Recent news of Alex Cobb returning to the mound and preparing for a minor league rehab stint have prompted the question of who he will replace. As it stands right now, David Price, Matt Moore, and Jeremy Hellickson are all locks for the first three spots in the starting rotation. The two players competing for the final spot, once Cobb returns, are Chris Archer and Roberto Hernandez.
Just from my observation, it appears that many fans expect, even though they frown upon the idea, that the Rays will option Chris Archer to the minor leagues, handing Roberto Hernandez the spot. I, for one, would be very disappointed if that is the decision the Rays make.
When the Rays first signed Roberto Hernandez, I was skeptical. However, around a month and a half ago, I wrote an article that revealed Roberto Hernandez was pitching quite well. While Hernandez was unfairly criticized by fans because of his ugly ERA, I declared that Hernandez's components suggested he was pitching better than it appeared. While Hernandez's ERA and FIP were both poor, his xFIP and SIERA suggested future improvement; the Achilles heel for him was a high HR/FB%.
At the time of the article, Hernandez sported a healthy 8.04 K/9. Since then, the rate has slipped; his K/9 is down to 6.98. Thanks to an even lower walk rate, his xFIP remains in the mid-3's. His SIERA, which was 3.46, is up to 3.63. While I don't think any of this is strong evidence that Hernandez will fall apart, I believe my 3.85 FIP expectation going forward looks optimistic given his worrisome decline in strikeouts.
On talent alone, Roberto Hernandez is strong enough to be the Rays' fifth starter. One could make a reasonable argument that Hernandez may actually pitch better than Archer for the rest of the season. But while performance is a large part of the equation, it isn't the sole factor.

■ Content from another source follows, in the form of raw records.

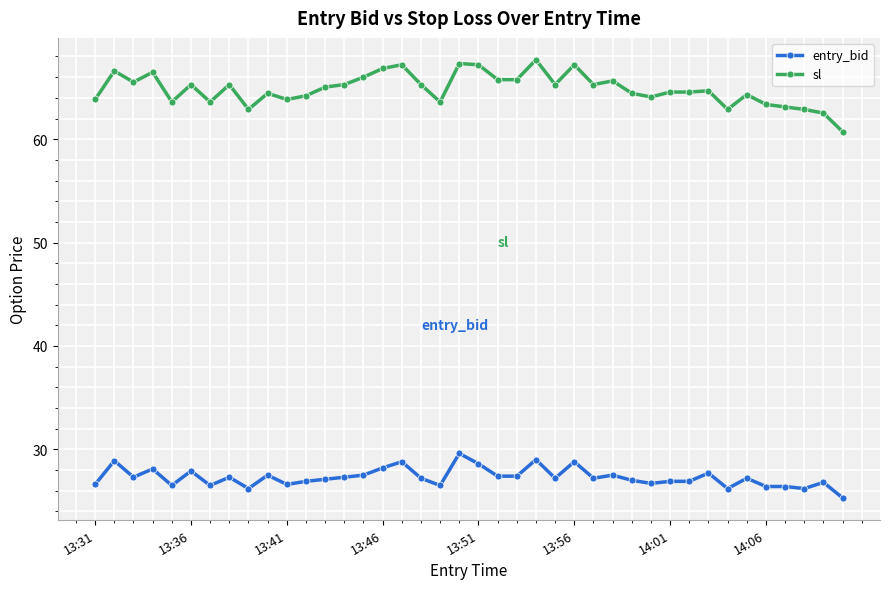

True or false: entry_bid and sl cross at least once.

False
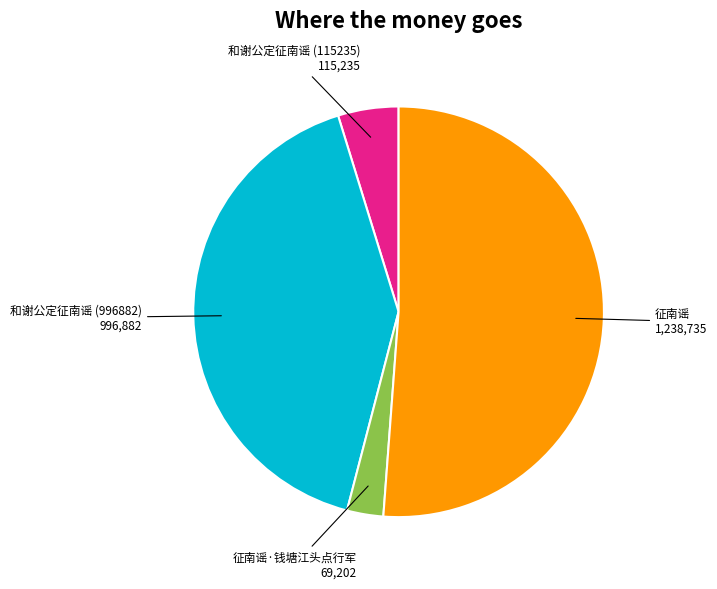

How many slices are in this pie chart?

4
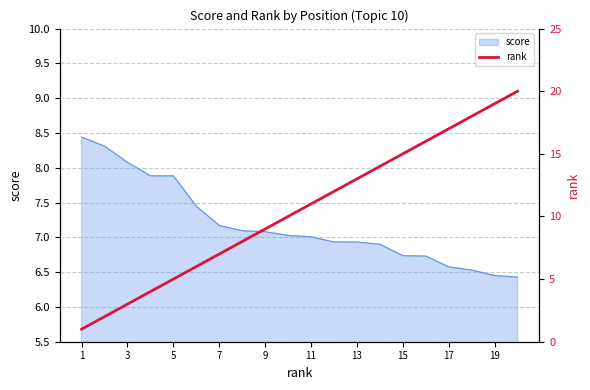

The value of score at 7 is 11.4. True or false?

False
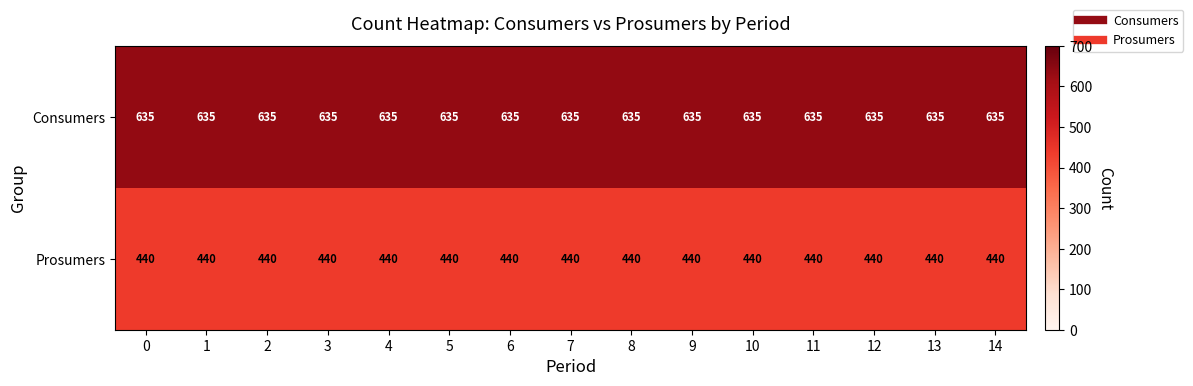

How many data points does each series have?

15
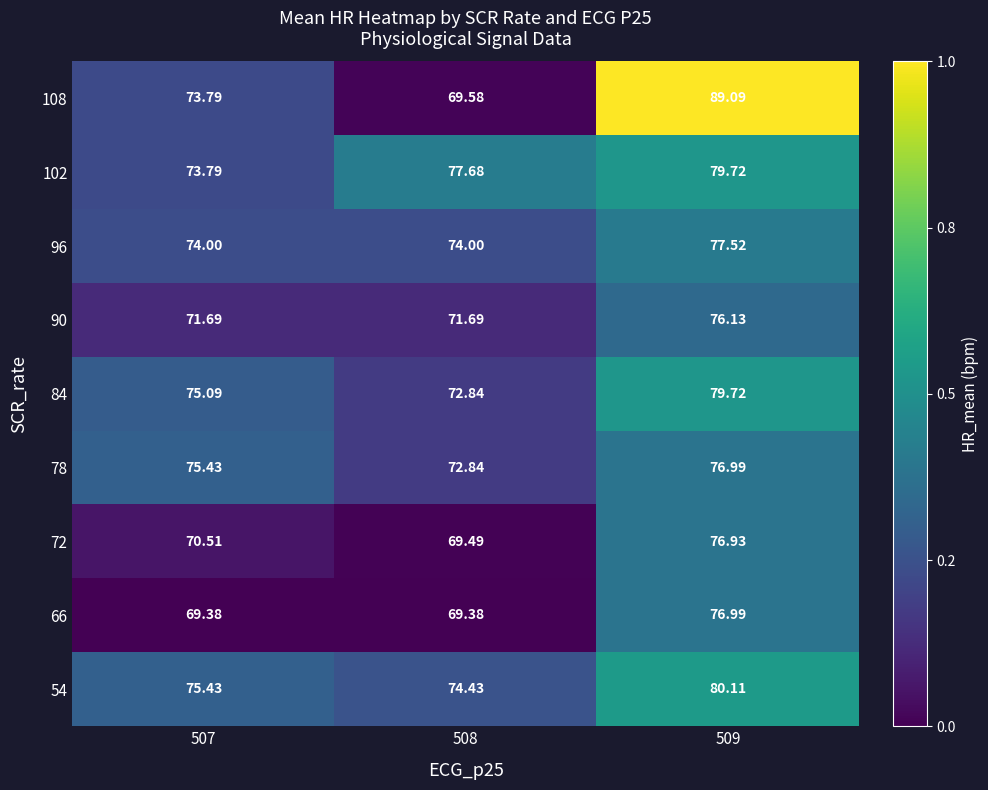

Is the value of 84 at 507 greater than the value of 90 at 507?

Yes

It seems that fans have made two arguments for why the Rays will defer to Roberto Hernandez over Chris Archer. The first is that management will refuse to designate for assignment or demote to the bullpen a player who is getting paid a reasonable sum.
If I, a clueless high school kid who thinks he knows a little something about baseball, can grasp the basic concept of sunk cost, then I find it ridiculous to believe that Andrew Friedman, with his superior knowledge of economic concepts, would fall prey to this fallacy. With guaranteed contacts in baseball, Hernandez gets paid his salary no matter whether he is in the rotation or off the team. When the Rays gave Hernandez his contract during the offseason, it was not a guarantee of a roster spot for the whole season. The Rays needed a stop-gap before Archer was major league ready, and Hernandez has capably filled that role.
Additionally, there is no indication from the Rays past moves that they would allow Hernandez's salary to influence their decision. Many point to Pat Burrell as a similar example, proclaiming that the Rays kept him for his second year strictly because of his contract. In reality, the situations are very different. The Rays signed Burrell with the hope that he would be an impact player and as an endorsement of his talent. If the Rays thought Burrell was talented before 2009, it would take more than one poor season to make them drastically alter their opinion. Unlike Burrell, Hernandez was never supposed to star for the team. Instead, he adds to the Rays pitching depth while slotting into the back end of the rotation. When the Rays felt Burrell was no longer the best option, they cut ties. Expect the same to happen with Roberto.
The second argument is that the Rays tend to cling to their depth, so since Chris Archer has an option, he will be sent to the minor leagues. Of the two arguments, this one bears more substance. If the Rays were to cut Hernandez, that would leave Odorizzi as the only real option in Triple-A (Colome is injured). The obvious solution is to send Roberto to the bullpen. Thus, in the case of an emergency, the Rays still have the starting pitching depth to continue competing. Jamey Wright, despite his solid performance, is the logical choice to be replaced.
I know that there are times when we delve into the numbers and and take too much of a saber-oriented perspective, causing us to overlook the mental side of the game. In my opinion, there is reason to believe that sending Archer down to the minor leagues once again could be damaging, putting him in a bad place mentally. This is a guy who is known to be very emotional, a guy who perhaps did not respond very well with being optioned to the minor leagues this spring. The stretch run is a valuable learning experience for any young player, and Archer is no exception. Sending Archer down would be missing an opportunity to show a young player, one that struggles with confidence, that the organization has faith in him. There is the chance that Archer will struggle down the stretch, but I do not have a single doubt in my mind that the vital learning experience with have a positive effect in future seasons.